Accumulation of aluminum is the net consequence of uptake, biotransformation and elimination processes within an individual. Once aluminum is absorbed, it may be transformed into aluminum-thionein or metallothionein. Although the half-life of aluminumthionein in the liver and kidney is not exactly known, it is many years (Goyer, 1996). With continued retention, there is progressive accumulation in these tissues. The accumulated amount of aluminum in the tissue has been reported to be effectively reduced by taurine (Yeh et al., 2009). Taurine is a special amino acid, which possesses an amino group and a sulfonate group. These functional groups might bind with heavy metals and then stimulated the excretion of such compounds. Yeh et al. (2009) found that the amount of aluminum in the feces of rats fed with taurine added was slightly increased. There is no evidence that taurine directly reduces the production of free radicals but it may well operate by binding aluminum which is then not absorbed or is more rapidly excreted. In other words, it may act by reducing the overall bioavailability of aluminum or the intracellular availability of absorbed aluminum. Hence, administration of taurine may play a role to reduce the toxic effect of aluminum in the kidney.
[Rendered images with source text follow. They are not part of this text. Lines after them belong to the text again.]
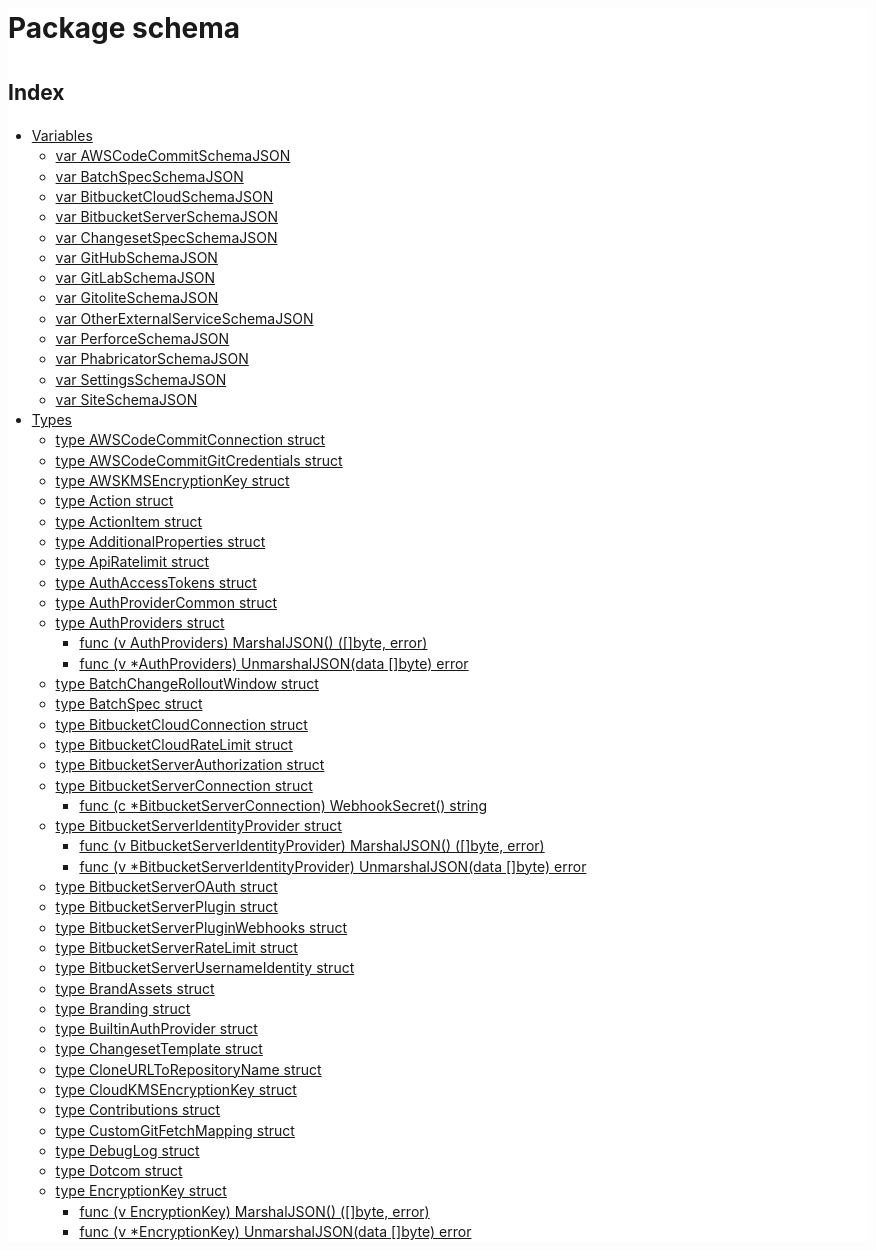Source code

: # Package schema

## Index

* [Variables](#var)
    * [var AWSCodeCommitSchemaJSON](#AWSCodeCommitSchemaJSON)
    * [var BatchSpecSchemaJSON](#BatchSpecSchemaJSON)
    * [var BitbucketCloudSchemaJSON](#BitbucketCloudSchemaJSON)
    * [var BitbucketServerSchemaJSON](#BitbucketServerSchemaJSON)
    * [var ChangesetSpecSchemaJSON](#ChangesetSpecSchemaJSON)
    * [var GitHubSchemaJSON](#GitHubSchemaJSON)
    * [var GitLabSchemaJSON](#GitLabSchemaJSON)
    * [var GitoliteSchemaJSON](#GitoliteSchemaJSON)
    * [var OtherExternalServiceSchemaJSON](#OtherExternalServiceSchemaJSON)
    * [var PerforceSchemaJSON](#PerforceSchemaJSON)
    * [var PhabricatorSchemaJSON](#PhabricatorSchemaJSON)
    * [var SettingsSchemaJSON](#SettingsSchemaJSON)
    * [var SiteSchemaJSON](#SiteSchemaJSON)
* [Types](#type)
    * [type AWSCodeCommitConnection struct](#AWSCodeCommitConnection)
    * [type AWSCodeCommitGitCredentials struct](#AWSCodeCommitGitCredentials)
    * [type AWSKMSEncryptionKey struct](#AWSKMSEncryptionKey)
    * [type Action struct](#Action)
    * [type ActionItem struct](#ActionItem)
    * [type AdditionalProperties struct](#AdditionalProperties)
    * [type ApiRatelimit struct](#ApiRatelimit)
    * [type AuthAccessTokens struct](#AuthAccessTokens)
    * [type AuthProviderCommon struct](#AuthProviderCommon)
    * [type AuthProviders struct](#AuthProviders)
        * [func (v AuthProviders) MarshalJSON() ([]byte, error)](#AuthProviders.MarshalJSON)
        * [func (v *AuthProviders) UnmarshalJSON(data []byte) error](#AuthProviders.UnmarshalJSON)
    * [type BatchChangeRolloutWindow struct](#BatchChangeRolloutWindow)
    * [type BatchSpec struct](#BatchSpec)
    * [type BitbucketCloudConnection struct](#BitbucketCloudConnection)
    * [type BitbucketCloudRateLimit struct](#BitbucketCloudRateLimit)
    * [type BitbucketServerAuthorization struct](#BitbucketServerAuthorization)
    * [type BitbucketServerConnection struct](#BitbucketServerConnection)
        * [func (c *BitbucketServerConnection) WebhookSecret() string](#BitbucketServerConnection.WebhookSecret)
    * [type BitbucketServerIdentityProvider struct](#BitbucketServerIdentityProvider)
        * [func (v BitbucketServerIdentityProvider) MarshalJSON() ([]byte, error)](#BitbucketServerIdentityProvider.MarshalJSON)
        * [func (v *BitbucketServerIdentityProvider) UnmarshalJSON(data []byte) error](#BitbucketServerIdentityProvider.UnmarshalJSON)
    * [type BitbucketServerOAuth struct](#BitbucketServerOAuth)
    * [type BitbucketServerPlugin struct](#BitbucketServerPlugin)
    * [type BitbucketServerPluginWebhooks struct](#BitbucketServerPluginWebhooks)
    * [type BitbucketServerRateLimit struct](#BitbucketServerRateLimit)
    * [type BitbucketServerUsernameIdentity struct](#BitbucketServerUsernameIdentity)
    * [type BrandAssets struct](#BrandAssets)
    * [type Branding struct](#Branding)
    * [type BuiltinAuthProvider struct](#BuiltinAuthProvider)
    * [type ChangesetTemplate struct](#ChangesetTemplate)
    * [type CloneURLToRepositoryName struct](#CloneURLToRepositoryName)
    * [type CloudKMSEncryptionKey struct](#CloudKMSEncryptionKey)
    * [type Contributions struct](#Contributions)
    * [type CustomGitFetchMapping struct](#CustomGitFetchMapping)
    * [type DebugLog struct](#DebugLog)
    * [type Dotcom struct](#Dotcom)
    * [type EncryptionKey struct](#EncryptionKey)
        * [func (v EncryptionKey) MarshalJSON() ([]byte, error)](#EncryptionKey.MarshalJSON)
        * [func (v *EncryptionKey) UnmarshalJSON(data []byte) error](#EncryptionKey.UnmarshalJSON)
Biochemical evaluations, histopathological and ultrastructural changes in this study showed that AlCl3 affects kidney in mice even if it is under the LD50 dose level. Data collected lead to the suggestions that the renoprotective effects of taurine could be partly attributed to its property causing an enhancement of the antioxidant defense system and to an increased release of NO by endothelial cells.